Very happy with my purchase and think this has years of growth yet. Only regret is I didn't buy more when we were sub 50p!
H1 Results show steady sales progress and excellent cash flow.
I do like APH's no-nonsense accounts, no sneaky hidden things, all
facts honest & plain for all to see.
I hold APH long term (dividends beat bank interest, and there is
near constant sensible growth.
Share Crazy - Have a look at OPG Power (OPG), should I prove to
be correct in my views/comments there, then a substantial can't be too
far away there. But as always take care and DYOR.]
As for APH, I reckon we'll see 55p+ there in the not too distant future,
not a race horse, just a quiet docile work horse.
In the stocks & sh\ares investment world, no one sails along without mistakes.
I consider it a mistake to be selling APH. When the market takes a tumble
(which could happen any day) then established healthcare stocks like APH
are likely to suffer least.

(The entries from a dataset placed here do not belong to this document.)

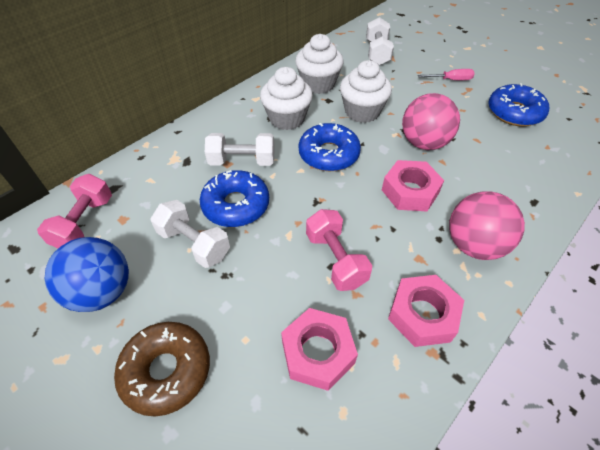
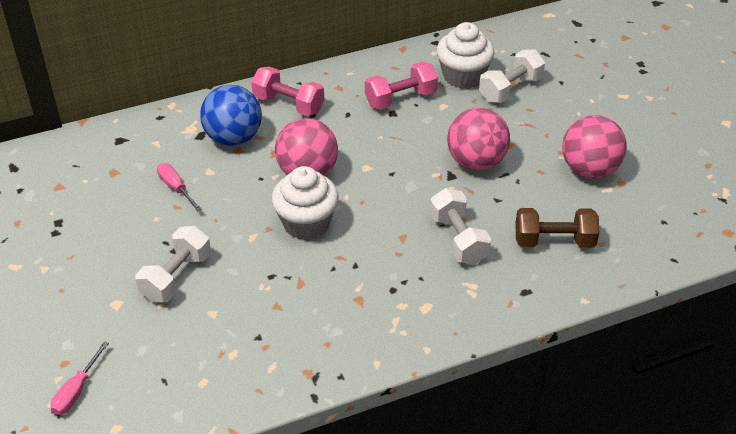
blue donut: 3 -> 0
brown donut: 1 -> 0
brown dumbbell: 0 -> 1
pink ball: 2 -> 3
pink nut: 3 -> 0
pink screwdriver: 1 -> 2
white cupcake: 3 -> 2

In my view, APH is a steady ship to sail on.
Games - The diclectiin issue is disappointing but by no means
disastrous. The share price need not go down as much as it has,
I reckon that we'll see a bottom at around 49p and then a
gradual rise again to region 52+. After all, the company's profits
are rising nicely without diclectin and the Dividend is good and
also rising nicely.
In recent days two big sellers have sold. Today's news it seems wasn't too detrimental according to the company. There wasn't volume to the sell off. If it moves below the 100 day moving average I will consider a short to hedge my long. What do you think?
Winning -- I'll take a look and it certainly seems to have some good history, however, I'm not usually a big fan of consulting companies as they tend to be expensive people wise, high operationally, especially when business turns south.
The only investment made since dropping AZN-GSK and Rathbones is OPG Power Ventures -- not a huge position and it's a strange choice for me, it being coal oreintated (moving into solar) but the fundamentals look good and it's incredibly undervalued if not a tad heavy ion debt.
It's highlighted by the Slater Growth Fund. -- see OPG board.
Games - After your sales of AZN and GSK you will have cash-funds to invest,
have a look at INSE for great growth potential as well a good dividends, as
well as, in my view, being jolly sound and quite safe.
well it looks a little safer than Astra and GSK this morning -- I'm glad to be out of both with a good profit and hopefully away from a substantial big downside if AZN's new drug doesn't work -- it's ominous that Sorryhat is leaving, if true, at a time when it should be imminent glory.
Perhaps he sees it failing and he'll then look like a chump for turning down the Pfizer deal.
Selling GSK for me was more to do with the declining ROCE over 5 years and the fact that the full effect of the recent off patent big drugs have still to take effect whilst new stuff is going to find it hard to be sufficient in terms of replacement business.